L'an 2014 est l'année durant laquelle nous valoriserons l'agriculture familiale, du moins si l'on en croit l'Organisation des Nations unies. Il faut saluer cet effort de mettre à l'avant-scène un outil économique aussi majeur, pourvu qu'on exhorte les citoyens du monde à accorder une importance particulière à l'agriculture familiale pour les bonnes raisons.
L'agriculture familiale a une signification tout à fait différente au sein des pays en voie de développement. La grande majorité des citoyens pauvres dans ces régions sont des agriculteurs. Là, leurs fermes agissent en véritables protecteurs du patrimoine. Selon plusieurs études, celles-ci tendent à mieux sauvegarder les éléments naturels, locaux et essentiels à l'agriculture tels que l'eau, la terre, l'énergie et la biodiversité. Pour une plus grande sécurisation alimentaire, le rôle agraire et économique de la ferme familiale dans ces régions vaut son pesant d'or.
Des subventions
Pour l'Occident, par contre, les enjeux liés à l'agriculture familiale sont forts différents. Depuis des années, à tort ou à raison, la notion de la ferme familiale est utilisée comme fer de lance pour tout groupe d'intérêts qui tente d'améliorer le sort de l'ensemble de l'agriculture. Les contribuables sont souvent sollicités pour subventionner une agriculture aux artifices souvent trompeurs. De façon efficace, l'argumentaire «familiale» touche plusieurs d'entre nous qui connaissent peu l'agriculture en général. De surcroît, une bonne partie des subventions agricoles canadiennes sont versées à de petites entreprises artisanales qui ne servent qu'à procurer un revenu d'appoint. Dans un contexte de globalisation et d'hyper compétitivité, cette approche mérite d'être mieux réfléchie.

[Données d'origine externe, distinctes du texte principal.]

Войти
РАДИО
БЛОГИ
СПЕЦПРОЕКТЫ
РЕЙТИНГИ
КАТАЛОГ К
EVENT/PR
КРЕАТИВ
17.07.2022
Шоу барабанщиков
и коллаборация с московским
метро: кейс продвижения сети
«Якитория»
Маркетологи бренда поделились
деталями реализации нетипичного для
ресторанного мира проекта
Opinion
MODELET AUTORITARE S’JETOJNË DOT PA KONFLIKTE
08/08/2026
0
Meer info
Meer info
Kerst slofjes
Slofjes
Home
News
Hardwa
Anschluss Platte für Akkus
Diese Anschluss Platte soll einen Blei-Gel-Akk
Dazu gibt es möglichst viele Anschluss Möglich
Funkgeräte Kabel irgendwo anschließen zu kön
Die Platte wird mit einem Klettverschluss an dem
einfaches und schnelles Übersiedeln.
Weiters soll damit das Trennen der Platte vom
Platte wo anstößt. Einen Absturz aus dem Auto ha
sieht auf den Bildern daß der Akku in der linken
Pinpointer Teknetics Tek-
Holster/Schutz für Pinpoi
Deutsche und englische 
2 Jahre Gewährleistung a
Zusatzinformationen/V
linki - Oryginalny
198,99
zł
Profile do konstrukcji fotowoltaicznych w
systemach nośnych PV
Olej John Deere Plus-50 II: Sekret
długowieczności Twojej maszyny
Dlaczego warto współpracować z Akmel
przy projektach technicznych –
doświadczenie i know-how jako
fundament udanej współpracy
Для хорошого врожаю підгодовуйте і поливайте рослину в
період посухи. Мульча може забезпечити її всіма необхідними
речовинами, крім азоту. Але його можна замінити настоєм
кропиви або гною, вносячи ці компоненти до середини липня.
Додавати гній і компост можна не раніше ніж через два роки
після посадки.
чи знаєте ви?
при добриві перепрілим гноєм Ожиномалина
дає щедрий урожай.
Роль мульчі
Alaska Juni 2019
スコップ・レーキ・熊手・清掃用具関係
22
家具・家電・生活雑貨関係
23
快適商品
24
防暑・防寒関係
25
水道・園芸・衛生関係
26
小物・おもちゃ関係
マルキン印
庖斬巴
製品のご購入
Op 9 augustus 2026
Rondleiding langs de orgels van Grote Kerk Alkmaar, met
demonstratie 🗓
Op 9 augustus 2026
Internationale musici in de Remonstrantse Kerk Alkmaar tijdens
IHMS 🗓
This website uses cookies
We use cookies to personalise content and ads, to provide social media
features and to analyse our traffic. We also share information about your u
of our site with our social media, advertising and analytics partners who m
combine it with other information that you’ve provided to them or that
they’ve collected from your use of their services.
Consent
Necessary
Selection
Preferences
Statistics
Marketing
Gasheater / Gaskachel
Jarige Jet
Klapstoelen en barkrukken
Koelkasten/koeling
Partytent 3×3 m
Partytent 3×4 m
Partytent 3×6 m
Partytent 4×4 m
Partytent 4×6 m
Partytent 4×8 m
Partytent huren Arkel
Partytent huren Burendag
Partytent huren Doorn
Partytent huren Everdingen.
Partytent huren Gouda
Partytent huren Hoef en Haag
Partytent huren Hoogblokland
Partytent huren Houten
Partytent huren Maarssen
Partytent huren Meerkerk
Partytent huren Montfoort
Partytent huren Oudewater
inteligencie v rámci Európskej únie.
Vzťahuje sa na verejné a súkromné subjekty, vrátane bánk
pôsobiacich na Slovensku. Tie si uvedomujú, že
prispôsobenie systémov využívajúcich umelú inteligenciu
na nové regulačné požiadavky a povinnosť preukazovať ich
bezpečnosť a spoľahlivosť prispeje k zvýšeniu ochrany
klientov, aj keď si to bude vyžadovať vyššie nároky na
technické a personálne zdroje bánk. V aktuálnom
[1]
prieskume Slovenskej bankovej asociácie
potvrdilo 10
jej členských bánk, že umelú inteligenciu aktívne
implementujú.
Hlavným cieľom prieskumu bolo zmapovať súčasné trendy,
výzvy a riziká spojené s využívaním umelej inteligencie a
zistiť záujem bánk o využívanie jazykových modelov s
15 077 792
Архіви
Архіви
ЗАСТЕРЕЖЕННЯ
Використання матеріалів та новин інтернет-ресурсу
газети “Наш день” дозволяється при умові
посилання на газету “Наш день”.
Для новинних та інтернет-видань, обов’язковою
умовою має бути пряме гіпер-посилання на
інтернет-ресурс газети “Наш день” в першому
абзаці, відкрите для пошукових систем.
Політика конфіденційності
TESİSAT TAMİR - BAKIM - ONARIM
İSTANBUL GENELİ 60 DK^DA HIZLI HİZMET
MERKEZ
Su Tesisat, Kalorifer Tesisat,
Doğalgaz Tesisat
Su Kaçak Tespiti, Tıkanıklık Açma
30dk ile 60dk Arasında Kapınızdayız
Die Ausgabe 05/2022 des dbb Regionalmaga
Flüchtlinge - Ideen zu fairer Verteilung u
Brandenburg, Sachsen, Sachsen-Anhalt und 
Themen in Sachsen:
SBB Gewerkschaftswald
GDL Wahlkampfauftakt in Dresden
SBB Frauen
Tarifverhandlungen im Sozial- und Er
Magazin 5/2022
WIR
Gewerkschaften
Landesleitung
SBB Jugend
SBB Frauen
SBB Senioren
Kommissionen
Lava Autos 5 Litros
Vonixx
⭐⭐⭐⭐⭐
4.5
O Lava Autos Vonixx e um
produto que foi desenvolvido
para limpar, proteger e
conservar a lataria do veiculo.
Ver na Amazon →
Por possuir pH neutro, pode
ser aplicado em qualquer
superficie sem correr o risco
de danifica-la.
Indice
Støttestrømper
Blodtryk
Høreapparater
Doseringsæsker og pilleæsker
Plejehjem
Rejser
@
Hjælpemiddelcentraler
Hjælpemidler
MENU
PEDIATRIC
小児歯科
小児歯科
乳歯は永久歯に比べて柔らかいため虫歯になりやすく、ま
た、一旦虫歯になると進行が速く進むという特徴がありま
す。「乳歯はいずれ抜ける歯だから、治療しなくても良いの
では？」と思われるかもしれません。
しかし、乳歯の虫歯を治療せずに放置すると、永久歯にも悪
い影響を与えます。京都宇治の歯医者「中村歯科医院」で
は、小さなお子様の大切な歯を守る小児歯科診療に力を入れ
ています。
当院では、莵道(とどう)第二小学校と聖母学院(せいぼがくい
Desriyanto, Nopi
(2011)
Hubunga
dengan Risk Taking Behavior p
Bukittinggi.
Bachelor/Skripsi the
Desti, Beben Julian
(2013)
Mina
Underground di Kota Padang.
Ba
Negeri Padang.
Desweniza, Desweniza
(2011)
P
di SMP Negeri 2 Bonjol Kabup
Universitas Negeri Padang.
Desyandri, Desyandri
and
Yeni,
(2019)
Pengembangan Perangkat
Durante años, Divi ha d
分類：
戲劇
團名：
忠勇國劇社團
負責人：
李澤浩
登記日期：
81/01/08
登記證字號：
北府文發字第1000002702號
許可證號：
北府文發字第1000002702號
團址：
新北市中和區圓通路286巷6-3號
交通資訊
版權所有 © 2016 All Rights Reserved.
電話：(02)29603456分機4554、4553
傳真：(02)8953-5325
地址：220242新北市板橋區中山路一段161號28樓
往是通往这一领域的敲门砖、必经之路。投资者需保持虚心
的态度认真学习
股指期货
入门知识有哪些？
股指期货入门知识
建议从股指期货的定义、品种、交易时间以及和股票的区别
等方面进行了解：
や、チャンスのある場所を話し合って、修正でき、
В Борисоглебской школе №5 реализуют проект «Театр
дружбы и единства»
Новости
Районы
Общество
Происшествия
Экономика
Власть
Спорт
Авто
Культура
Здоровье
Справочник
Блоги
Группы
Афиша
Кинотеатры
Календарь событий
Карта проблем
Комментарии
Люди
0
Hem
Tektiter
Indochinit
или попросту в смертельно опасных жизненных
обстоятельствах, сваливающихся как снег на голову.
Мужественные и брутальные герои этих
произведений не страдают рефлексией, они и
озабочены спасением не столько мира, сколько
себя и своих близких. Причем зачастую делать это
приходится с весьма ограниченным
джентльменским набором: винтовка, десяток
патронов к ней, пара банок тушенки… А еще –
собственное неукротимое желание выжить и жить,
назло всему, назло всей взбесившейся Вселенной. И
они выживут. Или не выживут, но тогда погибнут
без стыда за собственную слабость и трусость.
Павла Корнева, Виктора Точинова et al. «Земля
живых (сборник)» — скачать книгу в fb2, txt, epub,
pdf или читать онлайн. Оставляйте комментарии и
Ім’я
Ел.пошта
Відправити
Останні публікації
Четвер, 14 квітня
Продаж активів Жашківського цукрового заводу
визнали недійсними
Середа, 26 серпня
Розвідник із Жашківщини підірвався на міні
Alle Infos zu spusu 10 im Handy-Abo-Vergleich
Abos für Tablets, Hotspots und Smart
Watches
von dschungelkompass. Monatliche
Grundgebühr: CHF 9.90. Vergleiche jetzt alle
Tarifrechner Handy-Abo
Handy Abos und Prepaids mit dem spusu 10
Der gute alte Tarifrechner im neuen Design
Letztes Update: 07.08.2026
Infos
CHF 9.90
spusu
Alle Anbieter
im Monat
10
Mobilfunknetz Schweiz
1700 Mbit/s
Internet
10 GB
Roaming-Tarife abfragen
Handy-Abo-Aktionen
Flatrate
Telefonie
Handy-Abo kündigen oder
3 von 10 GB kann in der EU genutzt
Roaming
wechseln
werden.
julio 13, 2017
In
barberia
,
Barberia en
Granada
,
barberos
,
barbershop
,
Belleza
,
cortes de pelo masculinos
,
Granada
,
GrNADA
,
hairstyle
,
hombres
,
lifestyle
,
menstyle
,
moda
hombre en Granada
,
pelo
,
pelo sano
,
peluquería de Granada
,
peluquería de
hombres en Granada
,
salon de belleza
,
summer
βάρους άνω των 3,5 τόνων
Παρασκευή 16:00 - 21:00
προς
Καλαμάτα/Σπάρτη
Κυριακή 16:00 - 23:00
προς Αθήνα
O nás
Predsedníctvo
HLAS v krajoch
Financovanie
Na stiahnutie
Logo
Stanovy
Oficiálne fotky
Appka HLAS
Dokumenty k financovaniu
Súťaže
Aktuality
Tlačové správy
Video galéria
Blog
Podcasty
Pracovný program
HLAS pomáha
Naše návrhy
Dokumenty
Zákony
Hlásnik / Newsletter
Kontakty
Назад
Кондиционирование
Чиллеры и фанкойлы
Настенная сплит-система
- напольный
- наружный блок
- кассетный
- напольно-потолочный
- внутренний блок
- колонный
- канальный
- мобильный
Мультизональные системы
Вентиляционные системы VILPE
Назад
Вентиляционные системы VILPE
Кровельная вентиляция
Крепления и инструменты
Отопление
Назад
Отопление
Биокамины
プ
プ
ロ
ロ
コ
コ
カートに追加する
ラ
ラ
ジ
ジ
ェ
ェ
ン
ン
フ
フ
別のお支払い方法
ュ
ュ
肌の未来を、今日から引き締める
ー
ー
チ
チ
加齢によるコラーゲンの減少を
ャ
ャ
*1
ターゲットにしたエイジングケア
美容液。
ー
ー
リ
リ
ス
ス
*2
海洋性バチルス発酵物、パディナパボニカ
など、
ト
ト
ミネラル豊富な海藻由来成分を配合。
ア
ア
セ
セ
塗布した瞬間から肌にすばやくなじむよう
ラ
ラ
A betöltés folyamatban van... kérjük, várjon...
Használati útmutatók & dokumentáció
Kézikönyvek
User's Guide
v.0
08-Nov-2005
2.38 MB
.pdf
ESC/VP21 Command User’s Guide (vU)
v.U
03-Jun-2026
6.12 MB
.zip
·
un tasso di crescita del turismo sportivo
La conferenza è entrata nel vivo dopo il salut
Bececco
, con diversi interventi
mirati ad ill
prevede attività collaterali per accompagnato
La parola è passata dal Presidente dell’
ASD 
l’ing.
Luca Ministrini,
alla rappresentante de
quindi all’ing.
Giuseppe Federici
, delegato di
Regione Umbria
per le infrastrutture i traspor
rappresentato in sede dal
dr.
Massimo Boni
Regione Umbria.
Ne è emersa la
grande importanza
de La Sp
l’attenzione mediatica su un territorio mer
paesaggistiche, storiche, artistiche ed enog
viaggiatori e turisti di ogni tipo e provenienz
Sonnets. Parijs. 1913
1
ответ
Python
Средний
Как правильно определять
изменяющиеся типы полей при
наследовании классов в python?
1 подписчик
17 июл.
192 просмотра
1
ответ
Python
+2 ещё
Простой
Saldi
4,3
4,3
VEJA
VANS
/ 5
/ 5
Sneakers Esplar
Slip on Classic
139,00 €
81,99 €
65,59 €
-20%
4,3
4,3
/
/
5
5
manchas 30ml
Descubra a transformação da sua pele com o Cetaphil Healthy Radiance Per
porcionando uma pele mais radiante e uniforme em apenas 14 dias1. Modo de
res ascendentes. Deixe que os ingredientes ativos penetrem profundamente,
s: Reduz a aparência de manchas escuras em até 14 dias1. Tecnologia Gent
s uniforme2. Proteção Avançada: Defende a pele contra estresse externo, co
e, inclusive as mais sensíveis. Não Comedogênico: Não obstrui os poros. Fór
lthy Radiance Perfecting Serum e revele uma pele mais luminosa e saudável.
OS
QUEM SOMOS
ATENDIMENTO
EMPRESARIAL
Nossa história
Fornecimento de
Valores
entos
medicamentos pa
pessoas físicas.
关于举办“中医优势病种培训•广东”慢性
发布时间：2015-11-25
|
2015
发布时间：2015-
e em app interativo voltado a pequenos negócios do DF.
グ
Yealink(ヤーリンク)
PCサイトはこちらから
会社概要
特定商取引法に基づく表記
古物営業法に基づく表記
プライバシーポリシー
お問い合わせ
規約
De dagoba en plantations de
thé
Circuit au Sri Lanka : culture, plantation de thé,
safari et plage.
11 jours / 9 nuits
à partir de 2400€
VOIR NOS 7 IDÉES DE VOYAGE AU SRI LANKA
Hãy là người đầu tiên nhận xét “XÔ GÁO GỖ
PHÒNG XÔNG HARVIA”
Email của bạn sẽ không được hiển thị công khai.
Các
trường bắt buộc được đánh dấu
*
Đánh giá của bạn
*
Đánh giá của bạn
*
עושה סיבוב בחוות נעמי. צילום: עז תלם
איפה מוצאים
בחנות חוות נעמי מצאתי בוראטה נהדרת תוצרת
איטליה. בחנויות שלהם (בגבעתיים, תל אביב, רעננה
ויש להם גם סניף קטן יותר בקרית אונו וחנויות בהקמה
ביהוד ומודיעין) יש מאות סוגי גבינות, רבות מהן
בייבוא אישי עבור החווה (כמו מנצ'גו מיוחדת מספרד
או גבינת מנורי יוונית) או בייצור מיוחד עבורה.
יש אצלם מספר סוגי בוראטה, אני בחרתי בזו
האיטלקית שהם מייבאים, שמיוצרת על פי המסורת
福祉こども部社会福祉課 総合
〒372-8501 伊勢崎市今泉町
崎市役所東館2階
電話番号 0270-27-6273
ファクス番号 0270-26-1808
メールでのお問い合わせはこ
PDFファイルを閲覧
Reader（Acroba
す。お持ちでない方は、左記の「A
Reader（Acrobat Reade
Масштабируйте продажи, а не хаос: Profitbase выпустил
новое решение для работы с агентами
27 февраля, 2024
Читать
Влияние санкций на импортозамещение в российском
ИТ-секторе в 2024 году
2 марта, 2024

Même si le Canada perd environ 10% de ses fermes tous les cinq ans, nos fermes deviennent de plus en plus productives et rentables. Pour les consommateurs, de plus grandes fermes les protègent d'une inflation alimentaire intransigeante. De plus, l'efficacité des actifs diffère grandement entre les fermes artisanales et celles d'envergure.
Chez nous, la relève doit demeurer la priorité pour les années à venir. Plus de 45% des producteurs agricoles ont maintenant 55 ans et plus et moins de 8% de ceux-ci ont moins de 35 ans. Malgré les mesures incitatives déjà en place, un transfert de ferme sur deux échoue.
L'avenir des régions
Ce transfert de connaissances ne dépend pas exclusivement d'une relation intergénérationnelle, mais plutôt d'une saine gestion patrimoniale des régions. En moins de 10 ans, plusieurs de nos fermes familiales sont passées de petites exploitations autosuffisantes à de véritables entreprises industrielles, et c'est tant mieux. Les fermes qui tiennent à maintenir une dimension humaine, tout en ayant accès à une nouvelle expertise professionnelle, doivent forcément outrepasser les frontières de leur propre arbre généalogique pour s'y faire. Il faut donc former notre relève et la supporter adéquatement.
L'agriculture représente un métier très laborieux pour notre société gâtée par le modernisme. Surtout, c'est un secteur dactivité économique mal compris qui fonctionne en retrait des centres urbains. Pour concurrencer avec les secteurs plus attrayants, assurons-nous que les incitatifs financiers sont doublement séduisants, qu'il s'agisse de fermes familiales ou non.